Despite appearances to the contrary, the whole of the stalk (taken from the Mandelbrot) is 'coated' in the same bright white that the tip is at the top right...



In fact, the whole of the Mandelbrot is like that - zoom in far enough, and the edge is always the same colour. Is there a coloring algorithm so that different edges of the Mandelbrot have different colours? In the stalk example, I want the lower parts of the stalk to be more green.

Twinbee,

You need some way to characterize the different areas so you can color them differently. Off the top of my head, I'm thinking that you could use the average iteration value for a circular area around a point in question in order to color it. Areas deep in a "groove" are surrounded by high iteration pixels, even if you exclude neighbors that are Mandelbrot points. Areas that are out on the periphery of the set should be surrounded by pixels with lower average iteration values.

Unless you're writing your own fractal-rendering application I'm not sure how you'd accomplish this though.
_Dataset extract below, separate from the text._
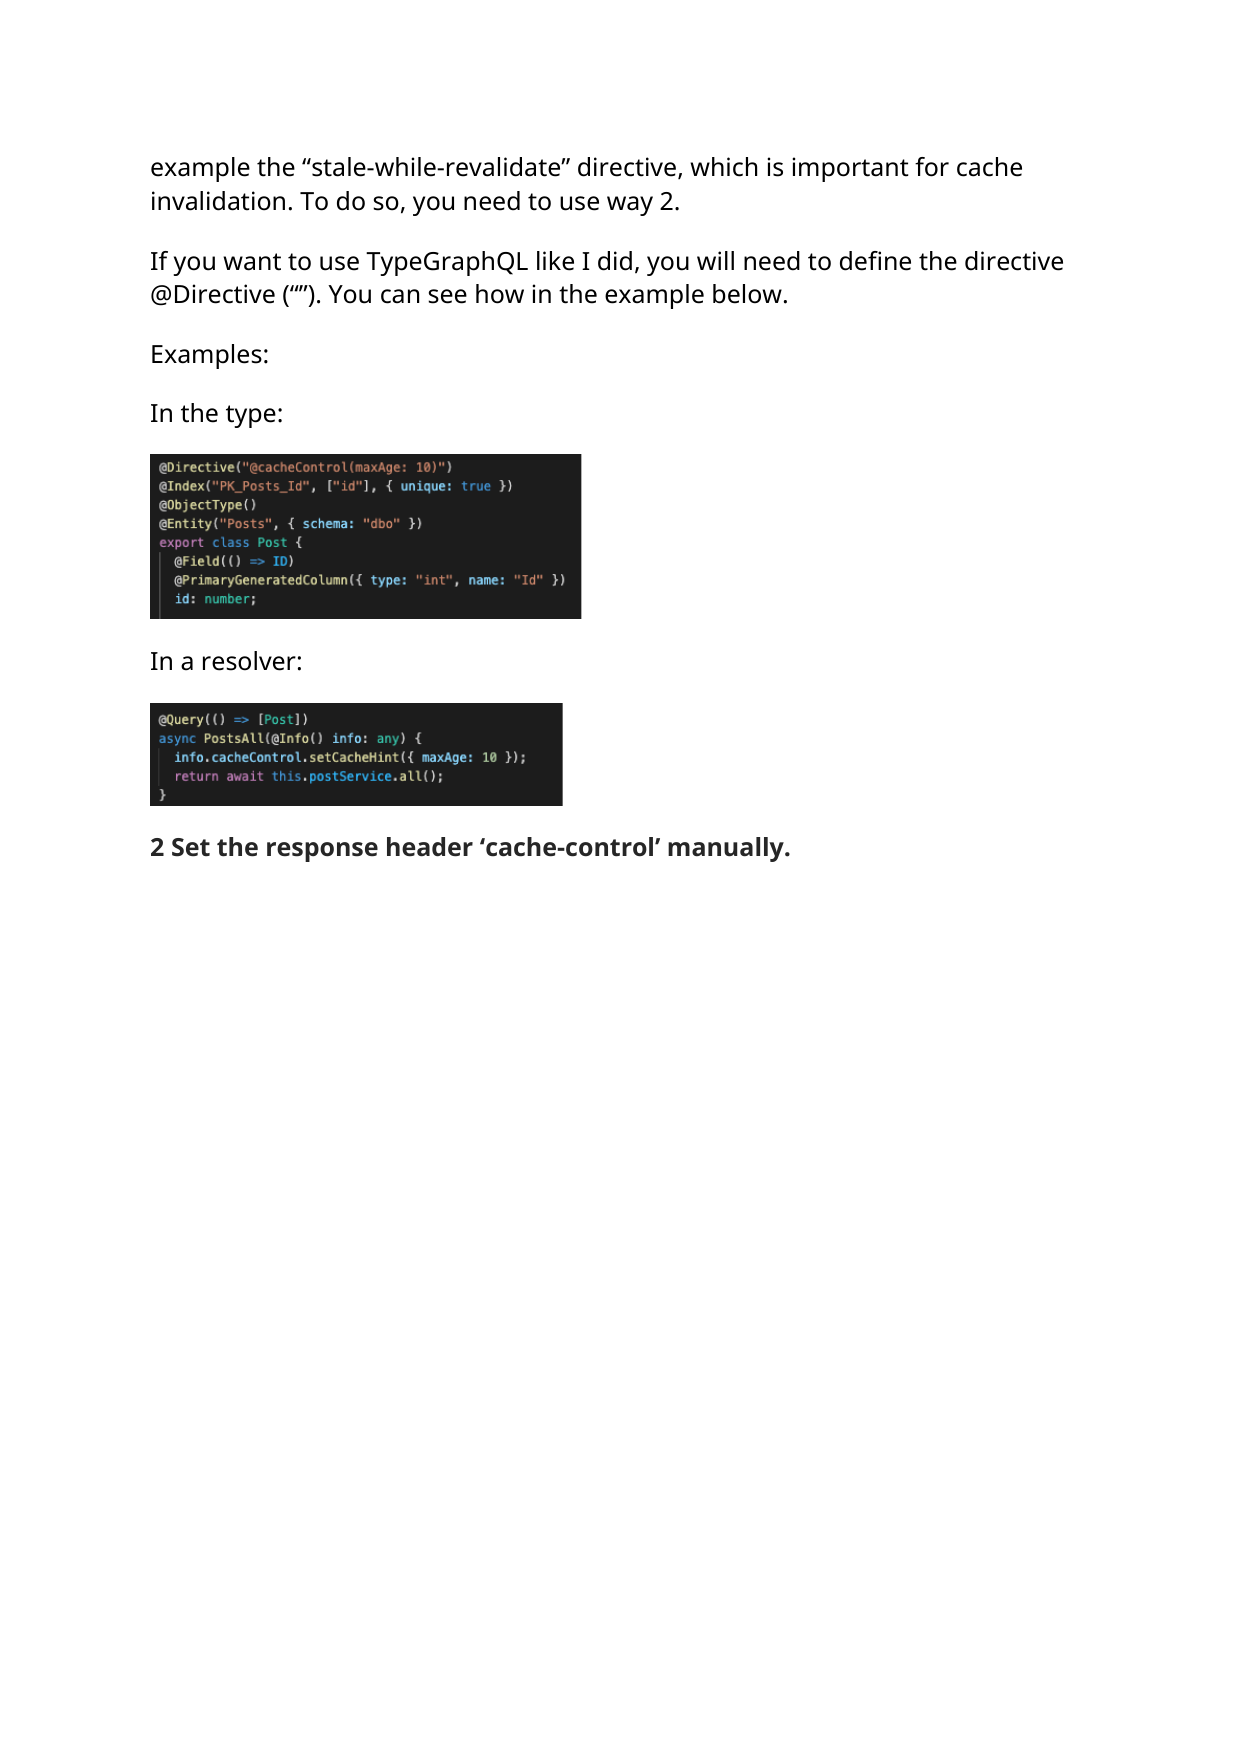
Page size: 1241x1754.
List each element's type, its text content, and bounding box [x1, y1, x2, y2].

I am writing my own fractal app, so I might give this a try. It occurs to me that averaging iteration values could produce smooth color transitions without the performance hit of using a continuous function (like distance estimates, continuous potential, fractional iterations values, etc) for coloring.*

Hmm....


Duncan


*My app uses a boundary following algorithm to skip iterating the interior of contiguous areas with the same iteration value. Some continuous functions like distance estimates are computationally expensive on their own, and others that aren't so bad still force me to iterate every pixel, so I lose the speedup of the boundary following optimization when I calculate.